> WHAT TO WORK ON: Copy the full listing exactly, word for word.

------ MATERIAL PROVIDED

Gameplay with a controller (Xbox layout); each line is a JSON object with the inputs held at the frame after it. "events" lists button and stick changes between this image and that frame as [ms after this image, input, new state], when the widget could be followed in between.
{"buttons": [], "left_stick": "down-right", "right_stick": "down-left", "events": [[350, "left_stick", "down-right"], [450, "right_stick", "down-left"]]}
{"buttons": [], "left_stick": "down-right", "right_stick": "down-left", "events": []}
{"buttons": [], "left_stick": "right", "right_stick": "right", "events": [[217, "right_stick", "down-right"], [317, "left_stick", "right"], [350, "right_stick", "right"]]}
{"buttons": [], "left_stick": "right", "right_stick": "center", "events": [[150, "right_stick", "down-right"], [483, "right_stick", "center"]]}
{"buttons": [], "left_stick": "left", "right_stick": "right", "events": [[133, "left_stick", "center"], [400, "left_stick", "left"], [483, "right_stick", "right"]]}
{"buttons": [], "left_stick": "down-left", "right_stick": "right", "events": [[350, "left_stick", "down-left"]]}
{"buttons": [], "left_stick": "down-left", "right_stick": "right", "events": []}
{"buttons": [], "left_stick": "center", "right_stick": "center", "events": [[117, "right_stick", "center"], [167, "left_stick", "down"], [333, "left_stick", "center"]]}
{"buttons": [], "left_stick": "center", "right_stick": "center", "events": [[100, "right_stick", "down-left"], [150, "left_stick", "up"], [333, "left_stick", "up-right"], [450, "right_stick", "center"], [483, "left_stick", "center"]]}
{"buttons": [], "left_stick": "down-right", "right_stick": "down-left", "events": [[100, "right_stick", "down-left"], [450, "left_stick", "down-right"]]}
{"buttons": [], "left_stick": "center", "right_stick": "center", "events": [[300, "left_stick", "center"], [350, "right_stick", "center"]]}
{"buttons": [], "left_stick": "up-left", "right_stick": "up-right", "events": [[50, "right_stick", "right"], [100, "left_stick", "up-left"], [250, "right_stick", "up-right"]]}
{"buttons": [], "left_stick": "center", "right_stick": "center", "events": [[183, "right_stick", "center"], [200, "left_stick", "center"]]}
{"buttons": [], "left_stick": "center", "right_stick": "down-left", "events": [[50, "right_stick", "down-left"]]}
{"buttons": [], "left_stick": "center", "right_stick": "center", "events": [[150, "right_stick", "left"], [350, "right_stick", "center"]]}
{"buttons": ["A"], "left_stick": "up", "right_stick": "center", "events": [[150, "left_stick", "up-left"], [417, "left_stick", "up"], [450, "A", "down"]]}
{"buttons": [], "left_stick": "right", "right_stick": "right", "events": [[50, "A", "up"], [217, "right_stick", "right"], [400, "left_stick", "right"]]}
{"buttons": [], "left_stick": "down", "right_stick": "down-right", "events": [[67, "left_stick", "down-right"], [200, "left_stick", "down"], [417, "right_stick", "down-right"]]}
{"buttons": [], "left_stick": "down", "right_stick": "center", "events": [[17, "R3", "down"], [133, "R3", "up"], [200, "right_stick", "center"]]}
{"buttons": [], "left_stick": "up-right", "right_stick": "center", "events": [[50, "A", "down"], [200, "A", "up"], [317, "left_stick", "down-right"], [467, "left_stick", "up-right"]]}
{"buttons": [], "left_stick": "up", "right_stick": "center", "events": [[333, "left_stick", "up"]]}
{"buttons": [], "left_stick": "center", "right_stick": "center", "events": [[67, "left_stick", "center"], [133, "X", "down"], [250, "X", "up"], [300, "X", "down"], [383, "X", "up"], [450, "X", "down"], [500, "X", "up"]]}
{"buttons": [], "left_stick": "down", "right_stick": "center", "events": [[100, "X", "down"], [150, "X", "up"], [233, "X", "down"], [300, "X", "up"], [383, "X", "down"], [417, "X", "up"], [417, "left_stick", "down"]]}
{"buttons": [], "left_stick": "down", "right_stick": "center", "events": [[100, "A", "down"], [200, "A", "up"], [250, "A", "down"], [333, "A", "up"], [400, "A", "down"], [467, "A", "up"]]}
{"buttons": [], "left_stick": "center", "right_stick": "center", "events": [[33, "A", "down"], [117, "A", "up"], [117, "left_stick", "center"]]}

------------

> SOLUTION TO THIS EXERCISE:
Gameplay with a controller (Xbox layout); each line is a JSON object with the inputs held at the frame after it. "events" lists button and stick changes between this image and that frame as [ms after this image, input, new state], when the widget could be followed in between.
{"buttons": [], "left_stick": "down-right", "right_stick": "down-left", "events": [[350, "left_stick", "down-right"], [450, "right_stick", "down-left"]]}
{"buttons": [], "left_stick": "down-right", "right_stick": "down-left", "events": []}
{"buttons": [], "left_stick": "right", "right_stick": "right", "events": [[217, "right_stick", "down-right"], [317, "left_stick", "right"], [350, "right_stick", "right"]]}
{"buttons": [], "left_stick": "right", "right_stick": "center", "events": [[150, "right_stick", "down-right"], [483, "right_stick", "center"]]}
{"buttons": [], "left_stick": "left", "right_stick": "right", "events": [[133, "left_stick", "center"], [400, "left_stick", "left"], [483, "right_stick", "right"]]}
{"buttons": [], "left_stick": "down-left", "right_stick": "right", "events": [[350, "left_stick", "down-left"]]}
{"buttons": [], "left_stick": "down-left", "right_stick": "right", "events": []}
{"buttons": [], "left_stick": "center", "right_stick": "center", "events": [[117, "right_stick", "center"], [167, "left_stick", "down"], [333, "left_stick", "center"]]}
{"buttons": [], "left_stick": "center", "right_stick": "center", "events": [[100, "right_stick", "down-left"], [150, "left_stick", "up"], [333, "left_stick", "up-right"], [450, "right_stick", "center"], [483, "left_stick", "center"]]}
{"buttons": [], "left_stick": "down-right", "right_stick": "down-left", "events": [[100, "right_stick", "down-left"], [450, "left_stick", "down-right"]]}
{"buttons": [], "left_stick": "center", "right_stick": "center", "events": [[300, "left_stick", "center"], [350, "right_stick", "center"]]}
{"buttons": [], "left_stick": "up-left", "right_stick": "up-right", "events": [[50, "right_stick", "right"], [100, "left_stick", "up-left"], [250, "right_stick", "up-right"]]}
{"buttons": [], "left_stick": "center", "right_stick": "center", "events": [[183, "right_stick", "center"], [200, "left_stick", "center"]]}
{"buttons": [], "left_stick": "center", "right_stick": "down-left", "events": [[50, "right_stick", "down-left"]]}
{"buttons": [], "left_stick": "center", "right_stick": "center", "events": [[150, "right_stick", "left"], [350, "right_stick", "center"]]}
{"buttons": ["A"], "left_stick": "up", "right_stick": "center", "events": [[150, "left_stick", "up-left"], [417, "left_stick", "up"], [450, "A", "down"]]}
{"buttons": [], "left_stick": "right", "right_stick": "right", "events": [[50, "A", "up"], [217, "right_stick", "right"], [400, "left_stick", "right"]]}
{"buttons": [], "left_stick": "down", "right_stick": "down-right", "events": [[67, "left_stick", "down-right"], [200, "left_stick", "down"], [417, "right_stick", "down-right"]]}
{"buttons": [], "left_stick": "down", "right_stick": "center", "events": [[17, "R3", "down"], [133, "R3", "up"], [200, "right_stick", "center"]]}
{"buttons": [], "left_stick": "up-right", "right_stick": "center", "events": [[50, "A", "down"], [200, "A", "up"], [317, "left_stick", "down-right"], [467, "left_stick", "up-right"]]}
{"buttons": [], "left_stick": "up", "right_stick": "center", "events": [[333, "left_stick", "up"]]}
{"buttons": [], "left_stick": "center", "right_stick": "center", "events": [[67, "left_stick", "center"], [133, "X", "down"], [250, "X", "up"], [300, "X", "down"], [383, "X", "up"], [450, "X", "down"], [500, "X", "up"]]}
{"buttons": [], "left_stick": "down", "right_stick": "center", "events": [[100, "X", "down"], [150, "X", "up"], [233, "X", "down"], [300, "X", "up"], [383, "X", "down"], [417, "X", "up"], [417, "left_stick", "down"]]}
{"buttons": [], "left_stick": "down", "right_stick": "center", "events": [[100, "A", "down"], [200, "A", "up"], [250, "A", "down"], [333, "A", "up"], [400, "A", "down"], [467, "A", "up"]]}
{"buttons": [], "left_stick": "center", "right_stick": "center", "events": [[33, "A", "down"], [117, "A", "up"], [117, "left_stick", "center"]]}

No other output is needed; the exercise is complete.